Understanding the Code

1. Initialization:

   • buzzer: PWM object on GP15.

   • led: PWM object on GP16, frequency set to 1kHz for smooth brightness control.

   • switch: Input pin on GP17 with an internal pull-down resistor.

2. Interval Mapping Function:

   Maps a value from one range to another, useful for scaling the loop variable to desired frequency and brightness ranges.

   # Function to map values from one range to another
   def interval_mapping(x, in_min, in_max, out_min, out_max):
       # Ensure in_min != in_max to avoid division by zero
       if in_max - in_min == 0:
           return out_min
       return int((x - in_min) * (out_max - out_min) / (in_max - in_min) + out_min)
   

3. Main Loop:

   • Checks the state of the switch.

   • If the switch is ON (switch.value() == 1):

     • Runs two loops to simulate the siren effect:

     • Increasing frequency and brightness.

     • Decreasing frequency and brightness.

     • The buzzer frequency varies between 500 Hz and 2000 Hz.

     • The LED brightness varies from off to full brightness and back.

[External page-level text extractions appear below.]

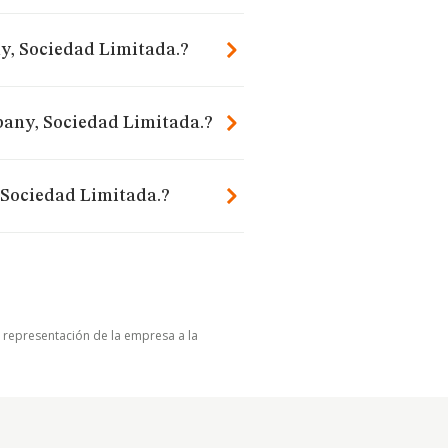
y, Sociedad Limitada.?
pany, Sociedad Limitada.?
 Sociedad Limitada.?
u representación de la empresa a la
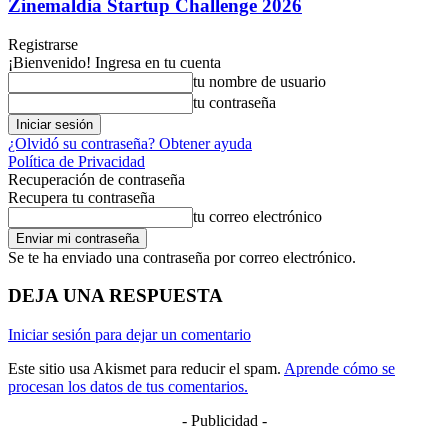
Zinemaldia Startup Challenge 2026
Registrarse
¡Bienvenido! Ingresa en tu cuenta
tu nombre de usuario
tu contraseña
¿Olvidó su contraseña? Obtener ayuda
Política de Privacidad
Recuperación de contraseña
Recupera tu contraseña
tu correo electrónico
Se te ha enviado una contraseña por correo electrónico.
DEJA UNA RESPUESTA
Iniciar sesión para dejar un comentario
Este sitio usa Akismet para reducir el spam.
Aprende cómo se
procesan los datos de tus comentarios.
- Publicidad -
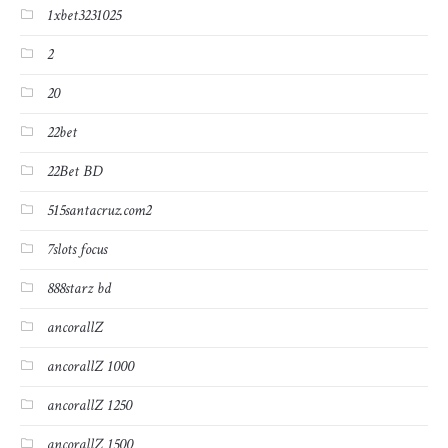
1xbet3231025
2
20
22bet
22Bet BD
515santacruz.com2
7slots focus
888starz bd
ancorallZ
ancorallZ 1000
ancorallZ 1250
ancorallZ 1500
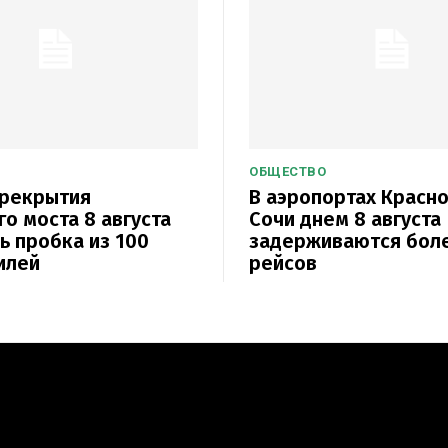
ОБЩЕСТВО
ерекрытия
В аэропортах Красн
о моста 8 августа
Сочи днем 8 августа
ь пробка из 100
задерживаются бол
илей
рейсов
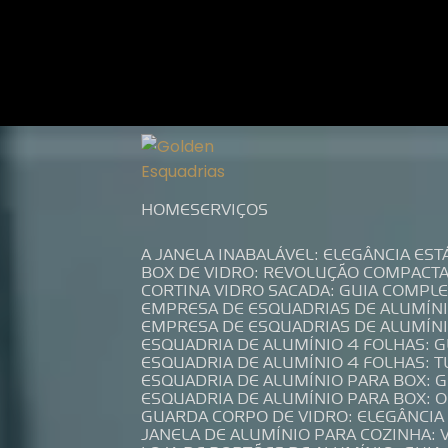
Entre em contato com um de nossos es
HOME
SERVIÇOS
A JANELA INABALÁVEL: ELEGÂNCIA ES
BOX DE VIDRO: REVOLUÇÃO COMPACT
CORTINA VIDRO SACADA: GUIA COMP
EMPRESA DE ESQUADRIAS DE ALUMÍN
EMPRESA DE ESQUADRIAS DE ALUMÍN
ESQUADRIA DE ALUMÍNIO 4 FOLHAS: 
ESQUADRIA DE ALUMÍNIO 4 FOLHAS: 
ESQUADRIA DE ALUMÍNIO PARA BOX: 
ESQUADRIA DE ALUMÍNIO PARA BOX: 
GUARDA CORPO DE VIDRO: ELEGÂNCI
JANELA DE ALUMÍNIO PARA COZINHA: 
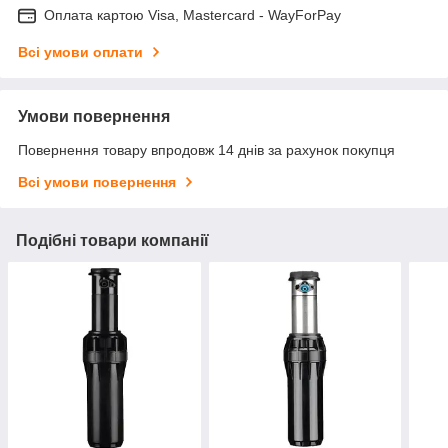
Оплата картою Visa, Mastercard - WayForPay
Всі умови оплати
Умови повернення
Повернення товару впродовж 14 днів за рахунок покупця
Всі умови повернення
Подібні товари компанії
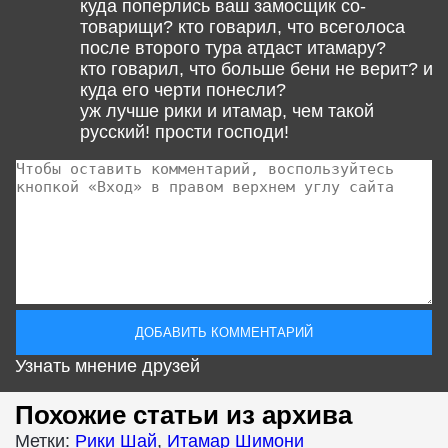
куда поперлись ваш замосщик со-
товарищи? кто говарил, что всеголоса
после второго тура атдаст итамару?
кто говарил, что больше бени не верит? и
куда его черти понесли?
уж лучше рики и итамар, чем такой
русский! прости господи!
Узнать мнение друзей
Похожие статьи из архива
Метки:
Рики Шай
,
Итамар Шимони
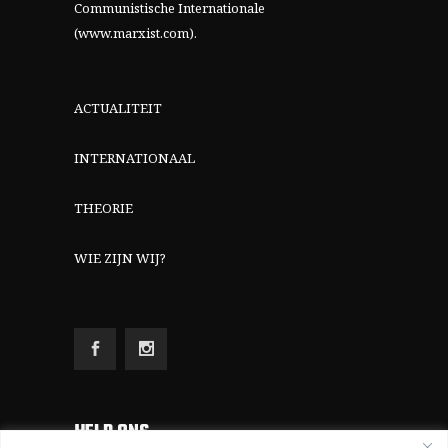
Communistische Internationale
(www.marxist.com)
.
ACTUALITEIT
INTERNATIONAAL
THEORIE
WIE ZIJN WIJ?
HELP ONS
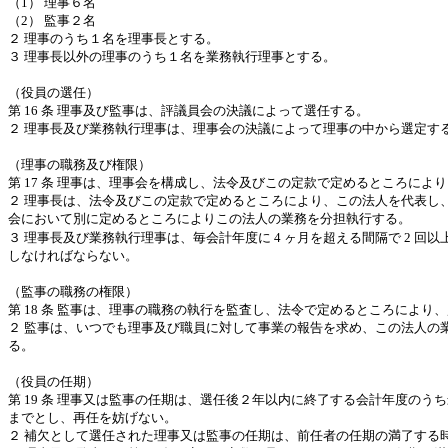
（
1
）
理事６名
（
2
）
監事２名
２
理事のうち１名を理事長とする。
３
理事長以外の理事のうち１名を業務執行理事とする。
（役員の選任）
第
16
条
理事及び監事は、評議員会の決議によって選任する。
２
理事長及び業務執行理事は、理事会の決議によって理事の中から選定す
（理事の職務及び権限）
第
17
条
理事は、理事会を構成し、法令及びこの定款で定めるところにより
２
理事長は、法令及びこの定款で定めるところにより、この法人を代表し
会において別に定めるところによりこの法人の業務を分担執行する。
３
理事長及び業務執行理事は、毎会計年度に
4
ヶ月を超える間隔で
2
回以
しなければならない。
（監事の職務の権限）
第
18
条
監事は、理事の職務の執行を監査し、法令で定めるところにより、
２
監事は、いつでも理事及び職員に対して事業の報告を求め、この法人の
る。
（役員の任期）
第
19
条
理事又は監事の任期は、選任後２年以内に終了する会計年度のうち
までとし、再任を妨げない。
２
補欠として選任された理事又は監事の任期は、前任者の任期の満了する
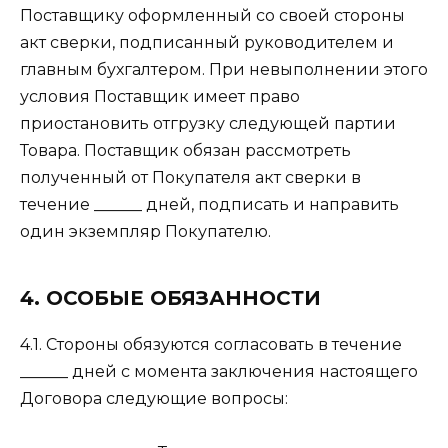
Поставщику оформленный со своей стороны
акт сверки, подписанный руководителем и
главным бухгалтером. При невыполнении этого
условия Поставщик имеет право
приостановить отгрузку следующей партии
Товара. Поставщик обязан рассмотреть
полученный от Покупателя акт сверки в
течение ______ дней, подписать и направить
один экземпляр Покупателю.
4. ОСОБЫЕ ОБЯЗАННОСТИ
4.1. Стороны обязуются согласовать в течение
______ дней с момента заключения настоящего
Договора следующие вопросы:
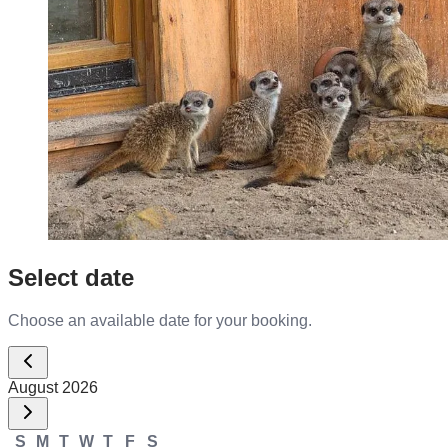
Select date
Choose an available date for your booking.
August 2026
S
M
T
W
T
F
S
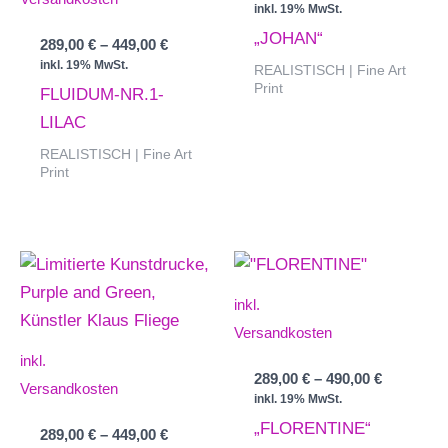
inkl. 19% MwSt.
„JOHAN“
289,00
€
–
449,00
€
inkl. 19% MwSt.
REALISTISCH | Fine Art
Print
FLUIDUM-NR.1-
LILAC
REALISTISCH | Fine Art
Print
inkl.
Versandkosten
inkl.
289,00
€
–
490,00
€
Versandkosten
inkl. 19% MwSt.
„FLORENTINE“
289,00
€
–
449,00
€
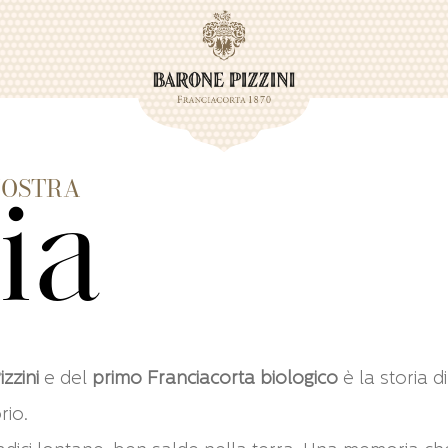
NOSTRA
ia
zzini
e del
primo Franciacorta biologico
è la storia d
rio.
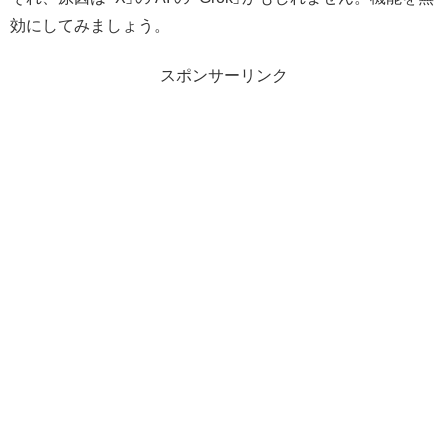
効にしてみましょう。
スポンサーリンク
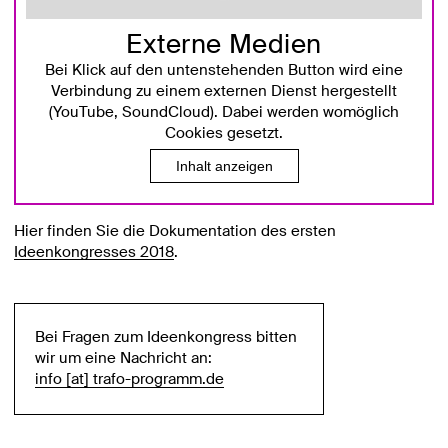
Externe Medien
Bei Klick auf den untenstehenden Button wird eine
Verbindung zu einem externen Dienst hergestellt
(YouTube, SoundCloud). Dabei werden womöglich
Cookies gesetzt.
Inhalt anzeigen
Hier finden Sie die Dokumentation des ersten
Ideenkongresses 2018
.
Bei Fragen zum Ideenkongress bitten
wir um eine Nachricht an:
info [​at​] trafo-programm.de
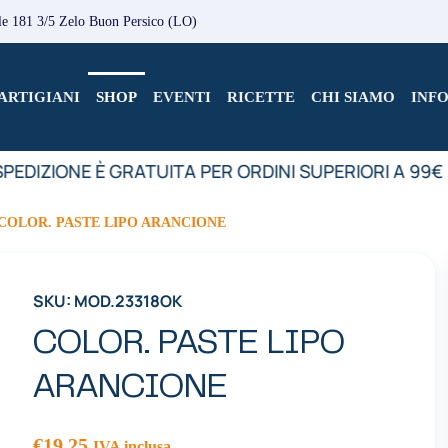
le 181 3/5 Zelo Buon Persico (LO)
ARTIGIANI
SHOP
EVENTI
RICETTE
CHI SIAMO
INF
PEDIZIONE È GRATUITA PER ORDINI SUPERIORI A 99€
COLOR. PASTE LIPO ARANCIONE
SKU: MOD.23318OK
COLOR. PASTE LIPO
ARANCIONE
€
19.25
IVA inclusa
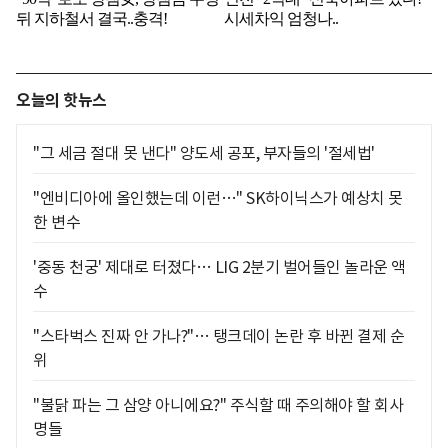
오늘의 핫뉴스
"그 세금 절대 못 낸다" 양도세 공포, 부자들의 '절세법'
"엔비디아에 올인했는데 이런…" SK하이닉스가 예상치 못
한 변수
'중동 천궁' 제대로 터졌다… LIG 2분기 벌어들인 놀라운 액
수
"스타벅스 진짜 안 가나?"… 탱크데이 논란 후 바뀐 결제 순
위
"불닭 파는 그 삼양 아니에요?" 주식할 때 주의해야 할 회사
명들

     if switch.value() == 1:
         # Alarm is ON
         # Increase frequency and brightness
         for i in range(0, 100, 2):
             # Map 'i' to LED brightness and buzzer frequency
             brightness = interval_mapping(i, 0, 100, 0, 65535)
         ...
     
             utime.sleep(0.01)
     

   • If the switch is OFF: Turns off the LED and buzzer.

     else:
         # Alarm is OFF
         # Turn off LED and buzzer
         led.duty_u16(0)
         buzzer.duty_u16(0)
         utime.sleep(0.1)
     

   • Exception Handling: Captures a keyboard interrupt (Ctrl+C) to cleanly deinitialize the PWM objects.

     except KeyboardInterrupt:
         # Clean up
         buzzer.deinit()
         led.deinit()
         print("Program stopped.")
     

Experimenting Further

• Adjusting the Siren Effect:

  • Modify the frequency range in the interval_mapping function to change the pitch.

  • Adjust the delay in the loops (utime.sleep(0.01)) to speed up or slow down the siren cycle.

• Add More LEDs:

  • Incorporate additional LEDs of different colors to create a more dynamic light show.

  • Use multiple GPIO pins and PWM channels.

• Motion Activation:

  Replace the slide switch with a motion sensor (e.g., PIR sensor) to trigger the alarm when movement is detected.

• Remote Control:

  Integrate an IR receiver to control the alarm using a remote control.

Conclusion

You’ve successfully built an Alarm Siren Lamp using the Raspberry Pi Pico 2! This project demonstrates how to control multiple components and create interactive effects. It’s a great foundation for more complex projects like security systems, emergency signals, or creative art installations.